In some embodiments, the first dielectric material includes one or more of hafnium oxide, hafnium lanthanum oxide, hafnium silicon oxide, hafnium tantalum oxide, hafnium titanium oxide, hafnium zirconium oxide, zirconium oxide, titanium oxide, aluminum oxide, and hafnium dioxide-alumina; and the second dielectric material includes one or more of silicon dioxide, silicon nitride, silicon oxynitride, silicon carbide, and silicon oxycarbide.

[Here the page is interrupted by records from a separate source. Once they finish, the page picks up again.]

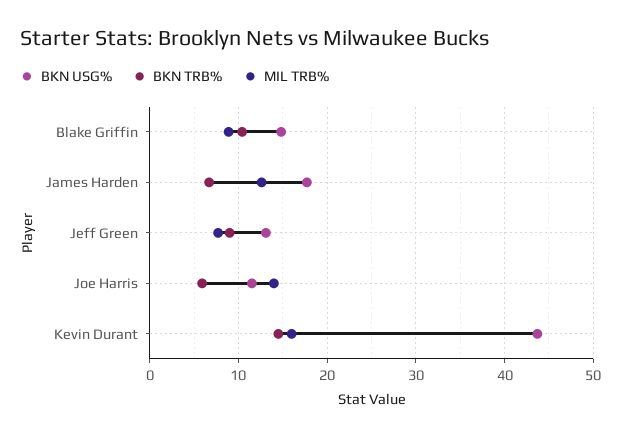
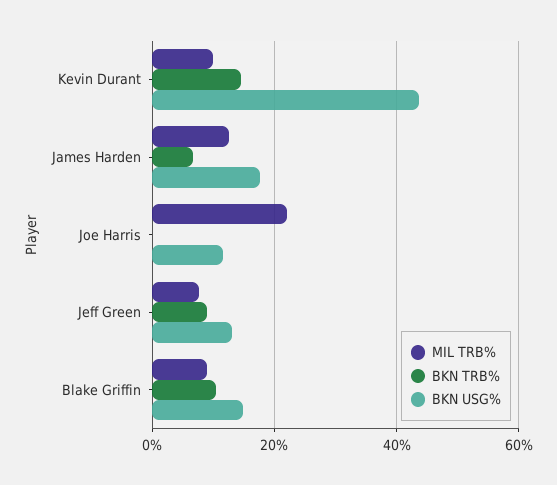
BKN TRB%, Joe Harris: 6 -> 0
MIL TRB%, Joe Harris: 14 -> 22
MIL TRB%, Kevin Durant: 16 -> 10

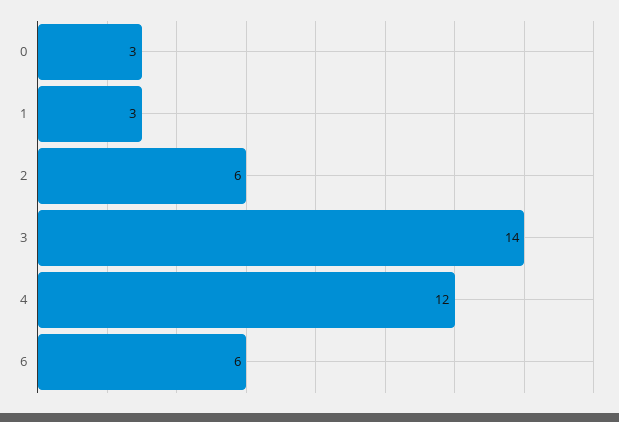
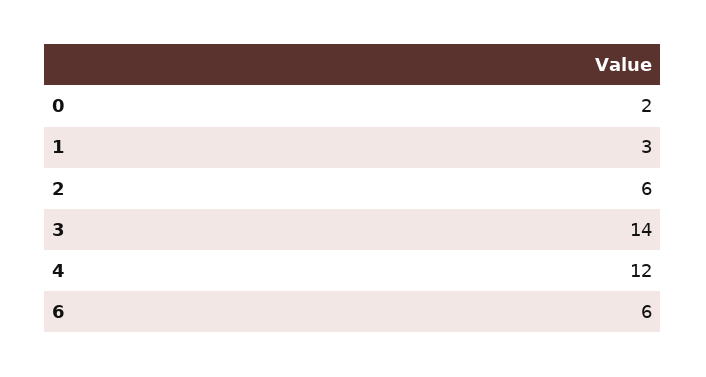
0: 3 -> 2

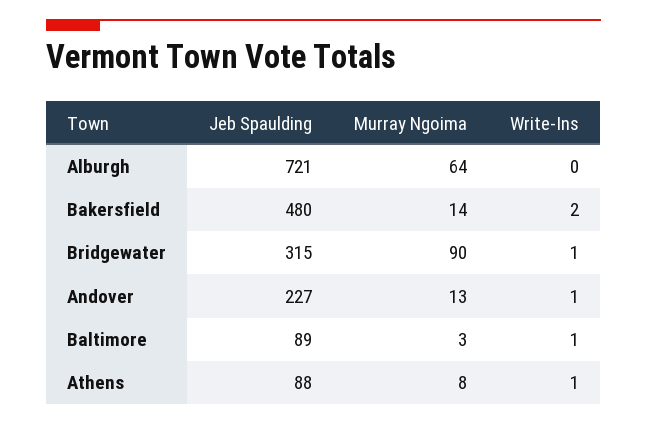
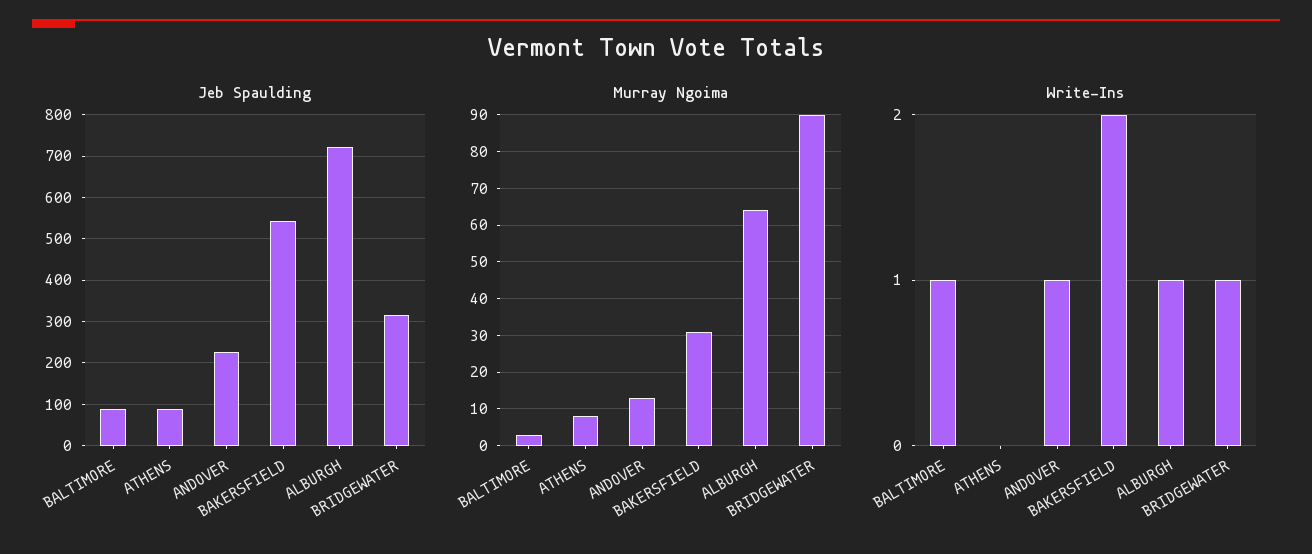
Write-Ins, Alburgh: 0 -> 1
Jeb Spaulding, Bakersfield: 480 -> 540
Murray Ngoima, Bakersfield: 14 -> 30
Write-Ins, Athens: 1 -> 0

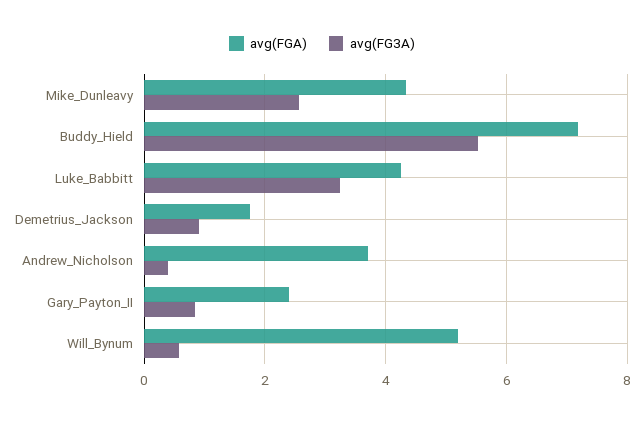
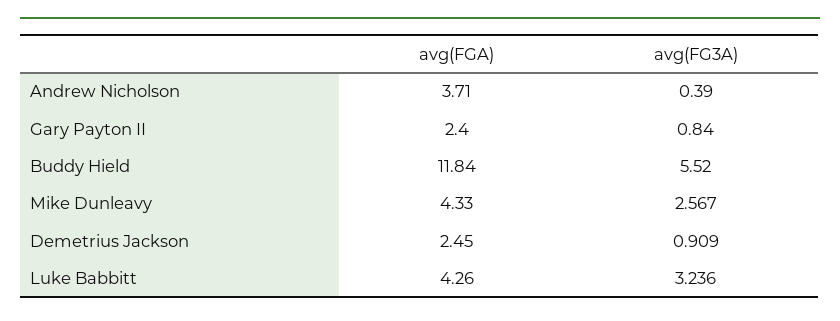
avg(FGA), Buddy_Hield: 7.2 -> 11.84
avg(FGA), Demetrius_Jackson: 1.8 -> 2.45
avg(FGA), Will_Bynum: 5.2 -> none
avg(FG3A), Will_Bynum: 0.6 -> none

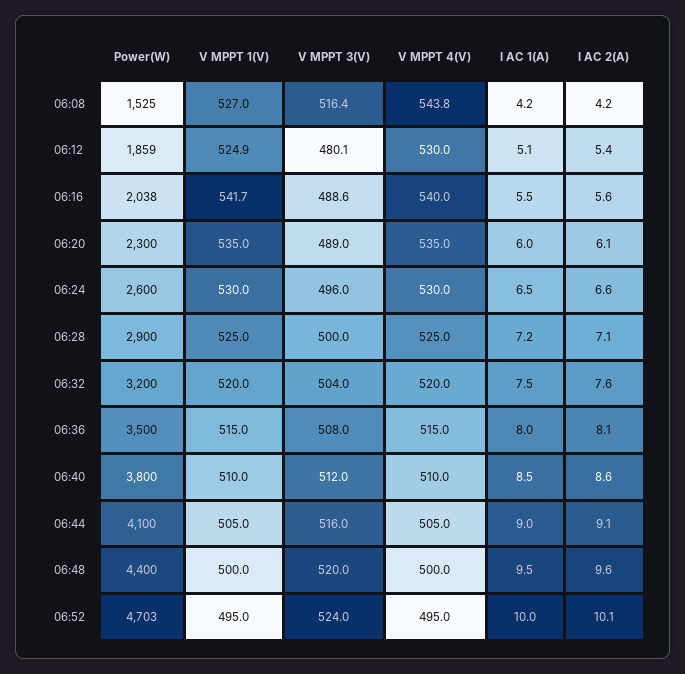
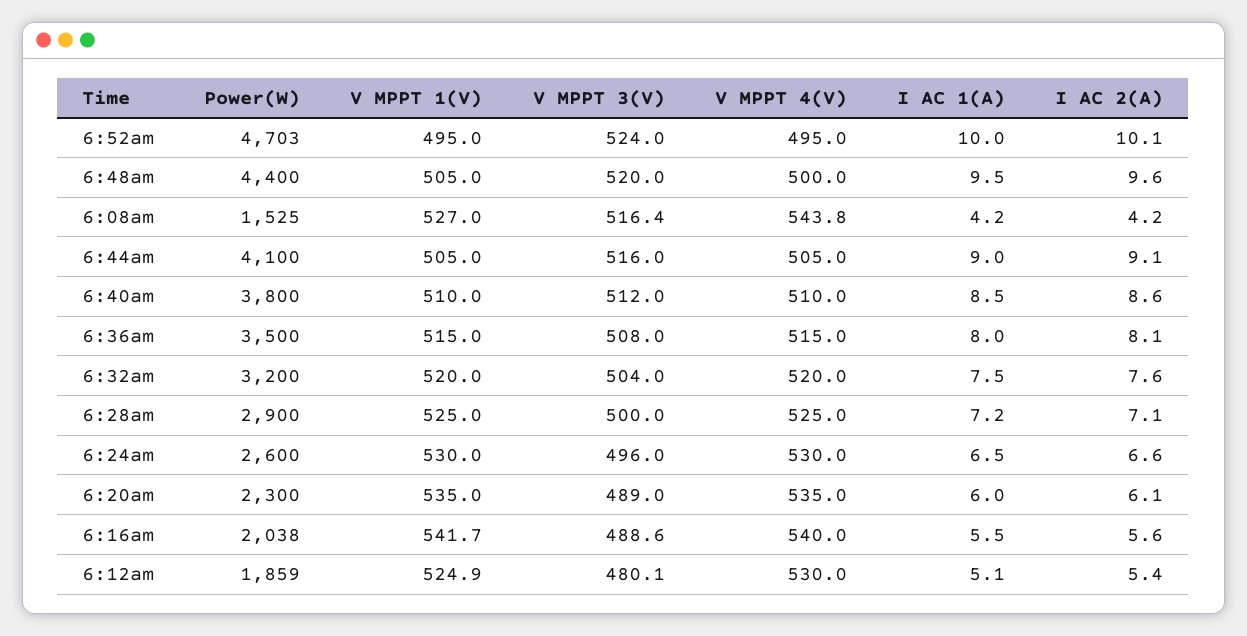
V MPPT 1(V), 06:48: 500 -> 505

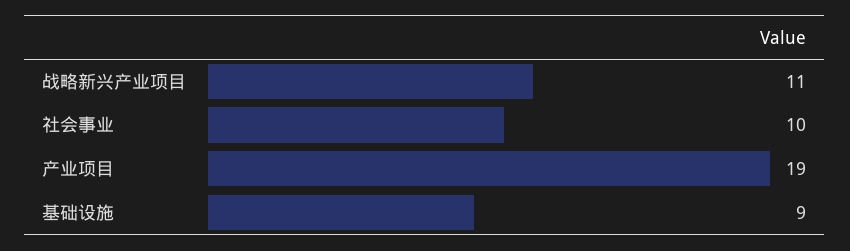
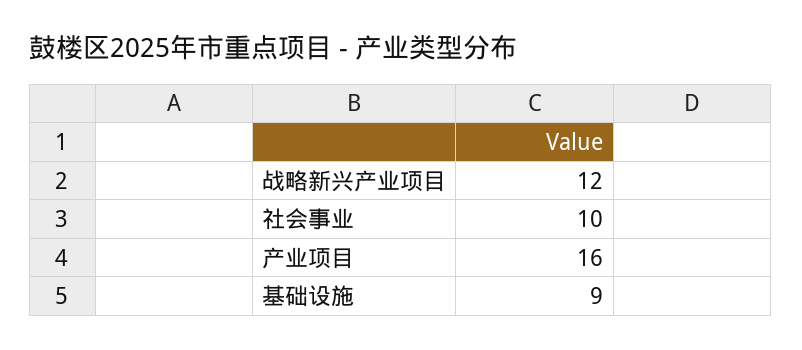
战略新兴产业项目: 11 -> 12
产业项目: 19 -> 16

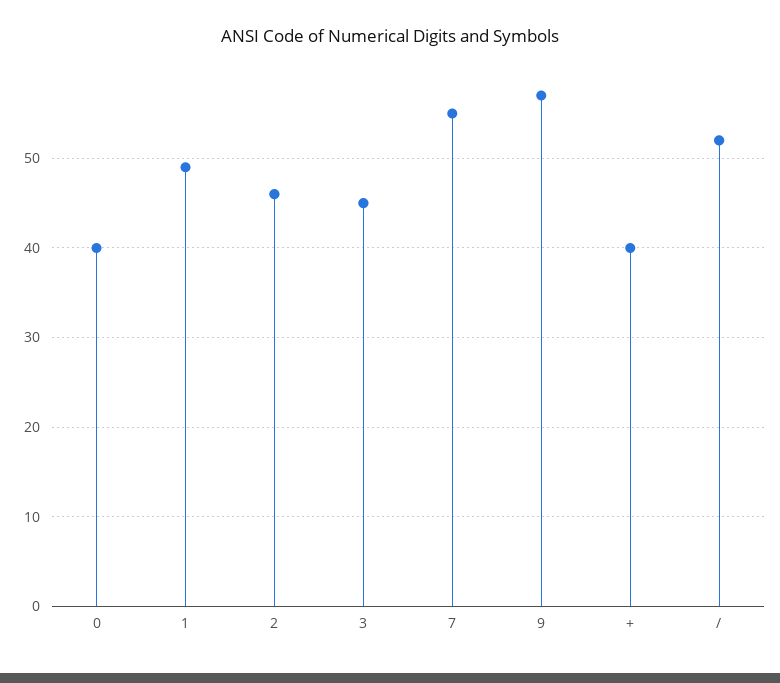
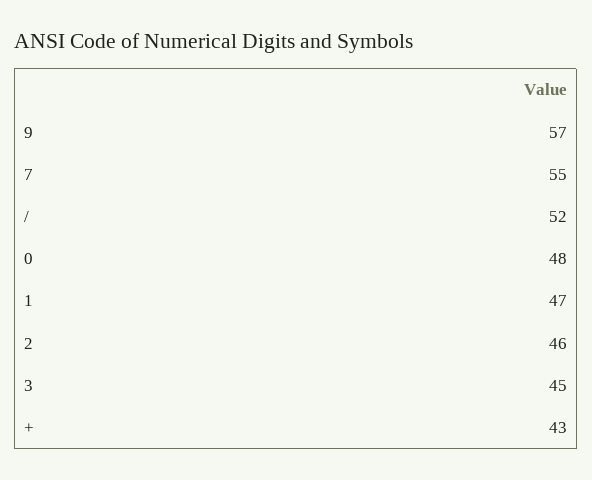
0: 40 -> 48
1: 49 -> 47
+: 40 -> 43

The foregoing outlines features of several embodiments so that those skilled in the art may better understand the aspects of this disclosure. Those skilled in the art should appreciate that they may readily use this disclosure as a basis for designing or modifying other processes and structures for carrying out the same purposes and/or achieving the same advantages of the embodiments introduced herein. Those skilled in the art should also realize that such equivalent constructions do not depart from the spirit and scope of this disclosure, and that they may make various changes, substitutions, and alterations herein without departing from the spirit and scope of this disclosure.